- **INSTRUCTION**
Write the data below out exactly as it stands. Do not include the pictures.

---------------

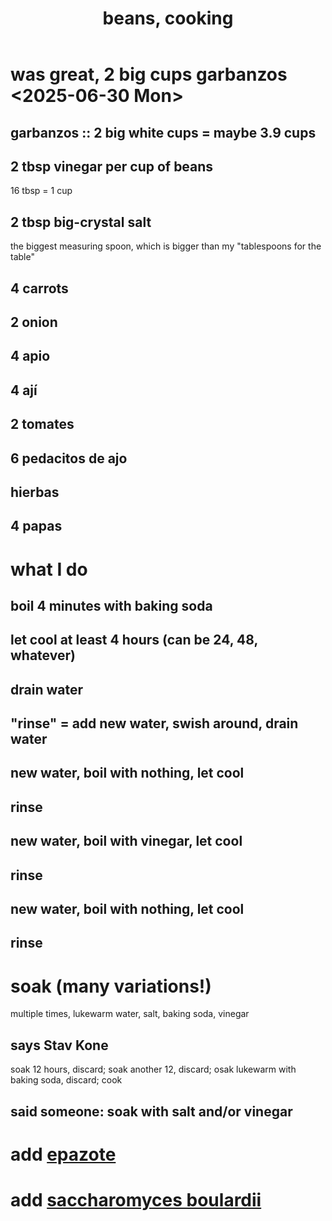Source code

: :PROPERTIES:
:ID:       0cb70005-87b9-43a3-96e8-45906f1561ec
:END:
#+title: beans, cooking
* was great, 2 big cups garbanzos <2025-06-30 Mon>
** garbanzos :: 2 big white cups = maybe 3.9 cups
** 2 tbsp vinegar per cup of beans
   16 tbsp = 1 cup
** 2 tbsp big-crystal salt
   the biggest measuring spoon, which is bigger than my "tablespoons for the table"
** 4 carrots
** 2 onion
** 4 apio
** 4 ají
** 2 tomates
** 6 pedacitos de ajo
** hierbas
** 4 papas
* what I do
** boil 4 minutes with baking soda
** let cool at least 4 hours (can be 24, 48, whatever)
** drain water
** "rinse" = add new water, swish around, drain water
** new water, boil with nothing, let cool
** rinse
** new water, boil with vinegar, let cool
** rinse
** new water, boil with nothing, let cool
** rinse
* soak (many variations!)
  multiple times, lukewarm water, salt, baking soda, vinegar
** says Stav Kone
   soak 12 hours, discard;
   soak another 12, discard;
   osak lukewarm with baking soda, discard;
   cook
** said someone: soak with salt and/or vinegar
* add [[id:64139dfc-c989-4fce-87a2-c544205de1ef][epazote]]
* add [[id:c696e936-85a8-4b96-ae4b-cbba6fe64645][saccharomyces boulardii]]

---------------

- **RESPONSE BELOW**
Source code

: :PROPERTIES:
:ID:       0cb70005-87b9-43a3-96e8-45906f1561ec
:END:
#+title: beans, cooking
* was great, 2 big cups garbanzos <2025-06-30 Mon>
** garbanzos :: 2 big white cups = maybe 3.9 cups
** 2 tbsp vinegar per cup of beans
   16 tbsp = 1 cup
** 2 tbsp big-crystal salt
   the biggest measuring spoon, which is bigger than my "tablespoons for the table"
** 4 carrots
** 2 onion
** 4 apio
** 4 ají
** 2 tomates
** 6 pedacitos de ajo
** hierbas
** 4 papas
* what I do
** boil 4 minutes with baking soda
** let cool at least 4 hours (can be 24, 48, whatever)
** drain water
** "rinse" = add new water, swish around, drain water
** new water, boil with nothing, let cool
** rinse
** new water, boil with vinegar, let cool
** rinse
** new water, boil with nothing, let cool
** rinse
* soak (many variations!)
  multiple times, lukewarm water, salt, baking soda, vinegar
** says Stav Kone
   soak 12 hours, discard;
   soak another 12, discard;
   osak lukewarm with baking soda, discard;
   cook
** said someone: soak with salt and/or vinegar
* add [[id:64139dfc-c989-4fce-87a2-c544205de1ef][epazote]]
* add [[id:c696e936-85a8-4b96-ae4b-cbba6fe64645][saccharomyces boulardii]]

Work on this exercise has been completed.